The Form of a Philosophical Problem

Wittgenstein comments that a philosophical problem has the form:  “I don’t know my way about.”  –So much in so little.

But I want now only to say this.  To feel the force of Wittgenstein’s comment, keep in mind that Wittgenstein is not lost in terra incognita; he is no stranger in a strange land.  He is lost at home.  He has to find himself, but to find himself where he is, where he has always been.  Everything around him is so alien and so familiar, so exotic and so everyday.  He is gone but he never left.

Sometimes the hallway to my living room becomes non-negotiable.  A philosophical problem has the form of homesickness in my easy chair.

2 responses

  1. Thanks for your blog. I always look forward to reading it.

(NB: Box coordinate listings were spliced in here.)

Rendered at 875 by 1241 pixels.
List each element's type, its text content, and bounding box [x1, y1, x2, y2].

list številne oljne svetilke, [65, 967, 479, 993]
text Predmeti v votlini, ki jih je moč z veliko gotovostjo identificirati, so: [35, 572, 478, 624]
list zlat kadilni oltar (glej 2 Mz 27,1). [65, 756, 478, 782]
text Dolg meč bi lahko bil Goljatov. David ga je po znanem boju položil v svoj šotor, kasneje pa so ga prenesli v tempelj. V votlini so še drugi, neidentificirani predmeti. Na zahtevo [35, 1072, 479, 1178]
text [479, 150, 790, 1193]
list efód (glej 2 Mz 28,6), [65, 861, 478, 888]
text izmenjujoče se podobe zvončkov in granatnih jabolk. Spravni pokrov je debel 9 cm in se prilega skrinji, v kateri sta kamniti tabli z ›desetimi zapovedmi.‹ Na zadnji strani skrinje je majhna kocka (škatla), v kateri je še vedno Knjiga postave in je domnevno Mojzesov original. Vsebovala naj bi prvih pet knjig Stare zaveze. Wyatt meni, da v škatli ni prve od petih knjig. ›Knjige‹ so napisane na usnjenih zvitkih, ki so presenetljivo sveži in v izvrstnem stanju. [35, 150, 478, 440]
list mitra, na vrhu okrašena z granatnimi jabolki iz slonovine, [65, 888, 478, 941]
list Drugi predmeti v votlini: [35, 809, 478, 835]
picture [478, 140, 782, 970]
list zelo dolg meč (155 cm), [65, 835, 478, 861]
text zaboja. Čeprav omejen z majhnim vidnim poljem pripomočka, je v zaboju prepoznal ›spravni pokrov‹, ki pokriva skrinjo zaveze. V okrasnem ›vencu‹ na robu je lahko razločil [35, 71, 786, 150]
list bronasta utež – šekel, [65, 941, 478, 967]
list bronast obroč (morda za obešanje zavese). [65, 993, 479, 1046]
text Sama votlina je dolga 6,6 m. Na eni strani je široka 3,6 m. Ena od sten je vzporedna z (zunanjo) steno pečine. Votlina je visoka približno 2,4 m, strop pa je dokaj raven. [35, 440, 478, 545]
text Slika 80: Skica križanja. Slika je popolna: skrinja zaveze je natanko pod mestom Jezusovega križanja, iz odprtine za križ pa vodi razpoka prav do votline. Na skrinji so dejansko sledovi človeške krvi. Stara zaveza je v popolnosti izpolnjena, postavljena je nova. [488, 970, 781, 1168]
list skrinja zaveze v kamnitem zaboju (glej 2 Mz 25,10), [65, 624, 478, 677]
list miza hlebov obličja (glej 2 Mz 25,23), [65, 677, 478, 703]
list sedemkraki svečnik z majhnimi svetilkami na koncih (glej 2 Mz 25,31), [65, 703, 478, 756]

    What usually strikes me about Wittgenstein’s saying is a contrast with Ryle in The Concept of Mind, who talks about “people who know their way about their own parish, but cannot construct or read a map of it”. Your commentary helps to see how Ryle’s cartographic is such a different notion of the form of a philosophical problem. The “parishioners” may lack some skill, but aren’t lost…

    • Thanks, Tony! Yeah, I think the cartographical has elucidatory value here, but limited elucidatory value. The spiritual dimension of what W describes goes missing if we try to treat it as simply a matter of a lack of skill.